What it costs you over time
Running cost is an every-year number, so it compounds. At $70/yr, here is what the Midea MAD35S1QGR-A adds up to before purchase price, water, or repairs enter the math.
Left running for a decade at today's US average rate, the Midea MAD35S1QGR-A costs about $700. That is roughly $60 more than the class median, which would run closer to $640 over the same ten years.
How the Midea MAD35S1QGR-A compares
The dehumidifier class we track runs from $19 to $521 a year. At $70/yr, it runs about $6 a year above the class median of $64, and it is about $51 a year more than the cheapest dehumidifier to run at $19.
What drives its running cost
At 35.82 pints/day, the Midea MAD35S1QGR-A is a mid-size dehumidifier for its class, which spans 1.91 to 172.13 pints/day with a median of 32.46 pints/day, putting it squarely in the middle of the class on the size lever that drives most of the cost. Its IEF of 2.01, above the class median of 2.01, reflects integrated energy factor: a higher figure means it wrings more useful work out of every kilowatt-hour, so it is the efficiency lever to weigh against raw size.
- Integrated Energy Factor (IEF). IEF measures liters of water removed per kilowatt-hour; a higher IEF means less energy per pint of moisture removed for a given capacity.
- Water removal capacity (pints/day). A dehumidifier rated to remove more pints per day is built for a larger space or a more humid room, and generally draws more power to do it.
- Humidistat accuracy. A unit with a more precise humidistat cycles the compressor off once the target humidity is reached, rather than running continuously.
Common questions
Is the Midea MAD35S1QGR-A cheap to run?
Roughly, yes. Its $70/yr figure is close to the class median, ranking #293 of 519, neither a bargain nor a splurge on running cost.
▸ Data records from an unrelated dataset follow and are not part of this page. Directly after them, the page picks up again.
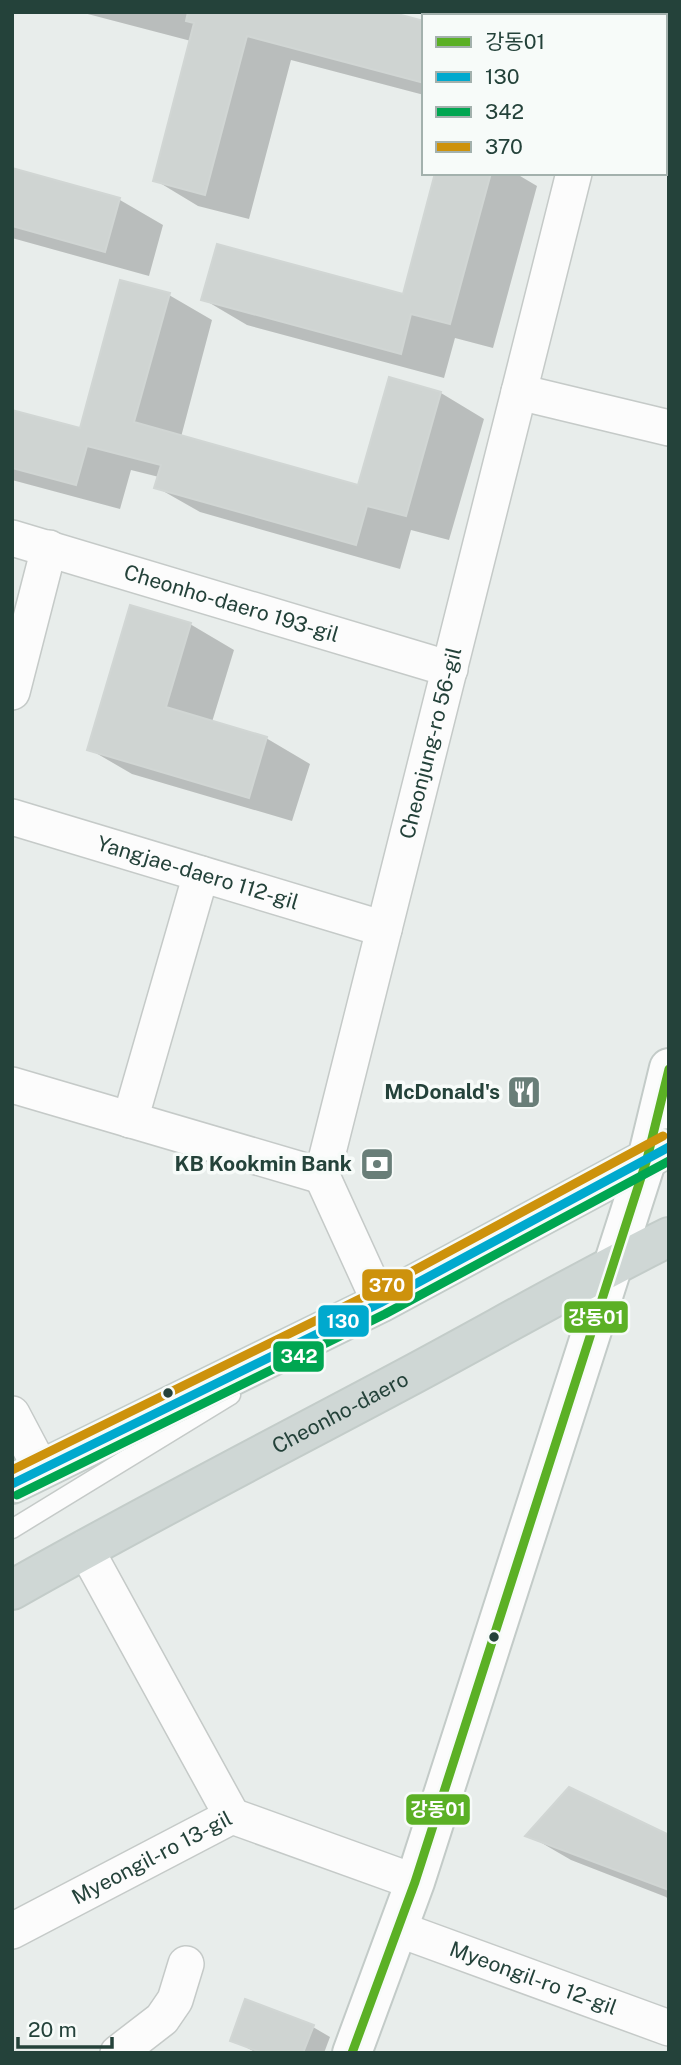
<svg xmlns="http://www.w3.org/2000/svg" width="681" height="2065" font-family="'Public Sans','Noto Sans KR',sans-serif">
  <rect width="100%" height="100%" fill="#e8edeb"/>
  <path fill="#0003" d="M80 12H221L424 23V95L291 60 249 219 198 206 155 180 191 41Z
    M12 170 120 200 163 225 149 276 12 238Z
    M437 173H515L537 186 493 348 455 338 444 378 247 325 203 299 404 296Z
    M169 295 212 320 181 437 360 488 390 379 441 393 484 419 449 540 411 530 400 569 200 512 156 487 159 477 131 470 120 509 12 480V412L81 430Z
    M190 624 234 650 212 722 266 738 310 764 292 821 132 774 89 749Z
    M528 1835 669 1837V1900L666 1897 571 1860Z
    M313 2027 330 2037 324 2053H257L232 2040Z"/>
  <path fill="#cfd4d2" stroke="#d1d6d4" stroke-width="2" d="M188 12H390L424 21V83L247 36 205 195 153 181 194 23 186 21Z
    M12 168 120 198 105 252 12 226Z
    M435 173H491L450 324 411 314 401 354 201 300 217 244 403 294Z
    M120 280 170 293 134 422 358 485 389 377 441 392 406 516 367 506 356 545 154 488 161 465 87 446 76 485 12 468V410L80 428Z
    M130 605 191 623 166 707 267 737 249 798 87 750Z
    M569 1787 669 1835V1890L525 1836Z
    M245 1999 314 2025 303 2053H263L230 2041Z"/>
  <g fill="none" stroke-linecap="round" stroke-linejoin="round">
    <g stroke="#c5cac8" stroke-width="21">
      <path id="lane" d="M12 1529 231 1395"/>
    </g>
    <g stroke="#c5cac8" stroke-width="38">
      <g id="street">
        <path d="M614 16 615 12"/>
        <path d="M519 392 669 428"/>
        <path id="s1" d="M12 538 450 669"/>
        <path d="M12 692 49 548"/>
        <path id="s2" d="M12 817 384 929"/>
        <path d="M12 1085 322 1176"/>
        <path d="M130 1120 201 874"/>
        <path id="s3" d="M380 1303 322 1176 574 173"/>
        <path d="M12 1414 41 1469"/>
        <path d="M85 1548 232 1816"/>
        <path id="s4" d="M398 1929 669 2028"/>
        <path id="s5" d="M12 1931 232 1816 415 1882"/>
        <path d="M118 2053 162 2019 175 2000 186 1964"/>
      </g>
    </g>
    <g stroke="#c3cbc8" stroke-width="42">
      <path id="secondary" d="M352 2053 415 1882 647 1159 669 1068"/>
    </g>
    <g stroke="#c3ccc9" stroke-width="42">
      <g id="primary">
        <path d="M12 1484 380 1303 669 1147"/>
        <path id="s6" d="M12 1590C142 1516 275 1448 406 1378 494 1331 580 1281 669 1237"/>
      </g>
    </g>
    <use href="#lane" stroke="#fcfcfc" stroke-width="18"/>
    <use href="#street" stroke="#fcfcfc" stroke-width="35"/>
    <use href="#secondary" stroke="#fcfcfc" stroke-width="38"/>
    <use href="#primary" stroke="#cfd7d5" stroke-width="38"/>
    <g stroke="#f7fbf9" stroke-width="14">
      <path id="bus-1" d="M352 2053 415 1882 647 1159 669 1069"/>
    </g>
    <g stroke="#f7fbf9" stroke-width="14">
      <path id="bus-2" d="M12 1484 380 1303 669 1147"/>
    </g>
    <g stroke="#f7fbf9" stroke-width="14">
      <path id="bus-3" d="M17 1495 385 1314 669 1161"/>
    </g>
    <g stroke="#f7fbf9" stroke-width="14">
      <path id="bus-4" d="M12 1470 374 1292 663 1136"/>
    </g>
    <use href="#bus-1" stroke="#5bb025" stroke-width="9"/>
    <use href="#bus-2" stroke="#00a9ce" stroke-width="9"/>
    <use href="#bus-3" stroke="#00a651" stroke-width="9"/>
    <use href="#bus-4" stroke="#cd920c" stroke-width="9"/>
  </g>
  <defs>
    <g id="restaurant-square" transform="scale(1.75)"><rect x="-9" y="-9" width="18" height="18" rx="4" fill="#697e78" stroke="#f7fbf9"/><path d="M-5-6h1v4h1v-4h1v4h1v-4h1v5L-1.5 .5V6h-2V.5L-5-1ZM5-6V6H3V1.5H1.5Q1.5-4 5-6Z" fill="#fff"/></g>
    <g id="bank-square" transform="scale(1.75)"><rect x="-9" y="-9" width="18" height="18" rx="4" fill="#697e78" stroke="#f7fbf9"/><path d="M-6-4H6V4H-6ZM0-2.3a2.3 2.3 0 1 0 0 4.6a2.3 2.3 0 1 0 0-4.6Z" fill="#fff"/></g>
  </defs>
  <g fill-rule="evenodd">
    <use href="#restaurant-square" x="524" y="1092"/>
    <use href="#bank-square" x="377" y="1164"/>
  </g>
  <g fill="#24423a" stroke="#f7fbf9" stroke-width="2.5">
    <circle cx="168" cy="1393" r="6"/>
    <circle cx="494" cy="1637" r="6"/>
  </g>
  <g text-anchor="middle" stroke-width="7" stroke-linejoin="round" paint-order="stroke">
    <g font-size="21" fill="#24423a" stroke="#f7fbf9">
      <text dy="7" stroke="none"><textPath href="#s1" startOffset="229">Cheonho-daero 193-gil</textPath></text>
      <text dy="7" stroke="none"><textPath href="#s3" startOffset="586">Cheonjung-ro 56-gil</textPath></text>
      <text dy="7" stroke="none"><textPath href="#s2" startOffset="194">Yangjae-daero 112-gil</textPath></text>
      <text dy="7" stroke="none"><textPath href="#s6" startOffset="373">Cheonho-daero</textPath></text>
      <text dy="7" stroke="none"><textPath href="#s5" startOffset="158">Myeongil-ro 13-gil</textPath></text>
      <text dy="7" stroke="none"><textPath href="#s4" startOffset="144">Myeongil-ro 12-gil</textPath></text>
    </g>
    <g font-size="21" font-weight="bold" fill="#24423a" stroke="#f7fbf9" text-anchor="end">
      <text x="500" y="1099">McDonald's</text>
      <text x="352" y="1171">KB Kookmin Bank</text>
    </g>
  </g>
  <g stroke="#f7fbf9" stroke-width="2.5">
    <rect x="361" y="1268" width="53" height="34" rx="7" fill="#cd920c"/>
    <rect x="563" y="1300" width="66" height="34" rx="7" fill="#5bb025"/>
    <rect x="317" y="1304" width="53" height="34" rx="7" fill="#00a9ce"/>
    <rect x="272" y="1340" width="53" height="33" rx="7" fill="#00a651"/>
    <rect x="405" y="1793" width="66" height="33" rx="7" fill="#5bb025"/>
  </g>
  <g font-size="19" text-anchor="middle" font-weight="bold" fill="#fff">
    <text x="387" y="1292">370</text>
    <text x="596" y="1324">강동01</text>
    <text x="343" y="1328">130</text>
    <text x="299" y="1363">342</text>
    <text x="438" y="1816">강동01</text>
  </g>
  <rect width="681" height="2065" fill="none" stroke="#24423a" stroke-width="28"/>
  <rect x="422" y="14" width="245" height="161" fill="#f7fbf9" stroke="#a3b1ad" stroke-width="2"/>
  <rect x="436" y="37" width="35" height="10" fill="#5bb025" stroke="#a3b1ad" stroke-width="2"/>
  <text x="485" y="49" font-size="21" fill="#24423a">강동01</text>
  <rect x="436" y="72" width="35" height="10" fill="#00a9ce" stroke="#a3b1ad" stroke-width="2"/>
  <text x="485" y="84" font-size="21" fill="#24423a">130</text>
  <rect x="436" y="107" width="35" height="10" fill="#00a651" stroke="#a3b1ad" stroke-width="2"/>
  <text x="485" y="119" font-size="21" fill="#24423a">342</text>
  <rect x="436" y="142" width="35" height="10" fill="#cd920c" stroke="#a3b1ad" stroke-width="2"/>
  <text x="485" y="154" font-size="21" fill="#24423a">370</text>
  <path d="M18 2037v10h94v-10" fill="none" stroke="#24423a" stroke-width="3.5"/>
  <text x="28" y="2037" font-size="21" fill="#24423a" stroke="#f7fbf9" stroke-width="5" paint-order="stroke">20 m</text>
</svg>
How much does the Midea MAD35S1QGR-A cost per month?
About $5.85 a month, which is the $70 annual estimate spread across twelve months at the US average rate of $0.1856/kWh. Your own bill scales with your local electricity rate and how heavily you use it.
How is this running-cost figure calculated?
The formula is annual kWh times price per kWh: 378 kWh from ENERGY STAR times the US average of $0.1856/kWh comes to about $70 a year. It covers electricity only, not the purchase price, water, or installation.
How efficient is the Midea MAD35S1QGR-A for its size?
57th percentile once size is factored in, a fairly typical result for the class.
Cheaper to run in the same class
Source
ES_1138537_MAD35S1QGR-A_101320250237191_5157326View certified dehumidifier listingsENERGY STAR data as of July 2026Midea and MAD35S1QGR-A are used here for identification only and are not endorsements. Figures are computed by WattWise Labs from public ENERGY STAR data, not measured in our own lab.